Als je tegenwoordig met de wagen of de trein in Europa rondreist, hoef je nergens meer urenlang aan te schuiven zoals weleer. Zelfs de vroegere Oostbloklanden hebben de laatste jaren hun strenge controles verminderd.
Mijn eerste buitenlandse reis, samen met mijn ouders, was met de nachttrein naar Salzburg, in 1955.
Het ging van Brussel per stoomtrein tot in Aachen, waar iedereen moest uitstappen om voorbij de Belgische en Duitse grenscontrole te passeren. Het was er akelig donker en met de schaarse verlichting werd er geduldig aangeschoven tussen metalen hekkens.

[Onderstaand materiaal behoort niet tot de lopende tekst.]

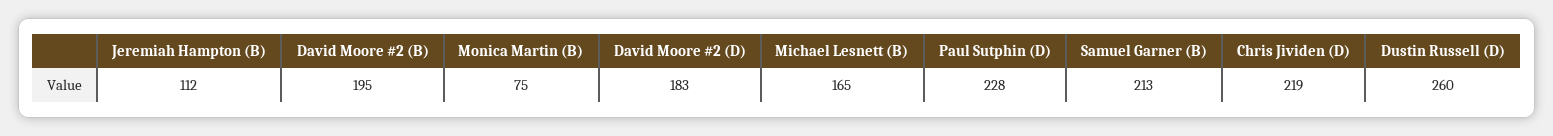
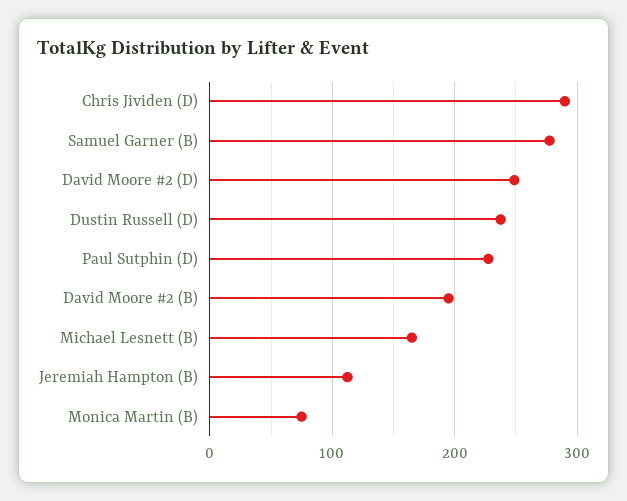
  {
    "Jeremiah Hampton (B)": 112,
    "David Moore #2 (B)": 195,
    "Monica Martin (B)": 75,
-   "David Moore #2 (D)": 183,
+   "David Moore #2 (D)": 250,
    "Michael Lesnett (B)": 165,
    "Paul Sutphin (D)": 228,
-   "Samuel Garner (B)": 213,
+   "Samuel Garner (B)": 280,
-   "Chris Jividen (D)": 219,
+   "Chris Jividen (D)": 290,
-   "Dustin Russell (D)": 260
+   "Dustin Russell (D)": 240
  }

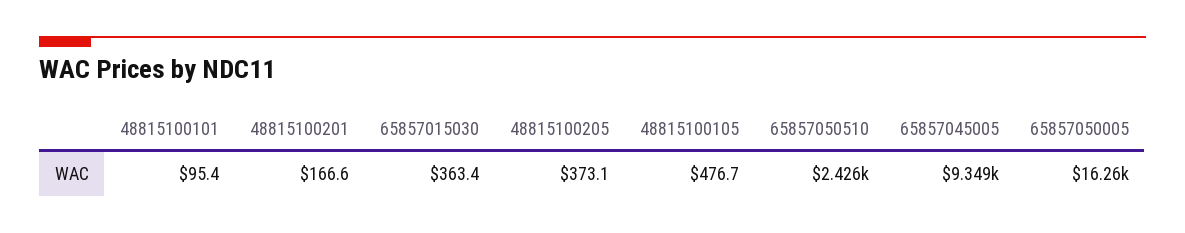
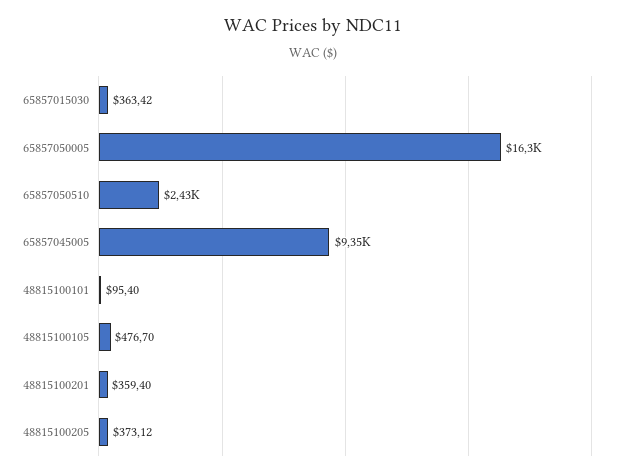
  {
    "48815100101": 95.4,
-   "48815100201": 166.6,
+   "48815100201": 359.4,
    "65857015030": 363.42,
    "48815100205": 373.12,
    "48815100105": 476.7,
    "65857050510": 2426,
    "65857045005": 9349,
    "65857050005": 16260
  }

Na een uurtje geduldig wachten, mochten we terug naar ons coupé. De treinbegeleider klapte de zitbanken en rugleuningen naar beneden en we konden onze nachtreis voortzetten dwars door Duitsland.
Aan de Oostenrijkse grens, werden we maar een klein uurtje opgehouden om de papieren te laten nakijken.
Jaren later, in 1963, ging de reis naar Joegoslavië van Generaal Tito.
Weer met de nachttrein tot in München en hier begon pas de miserie.
We moesten overstappen op een trein die ons naar Ljubljana zou brengen. Van daaruit hebben we een kleine 2 weken rondgetoerd in het mooie Joegoslavië.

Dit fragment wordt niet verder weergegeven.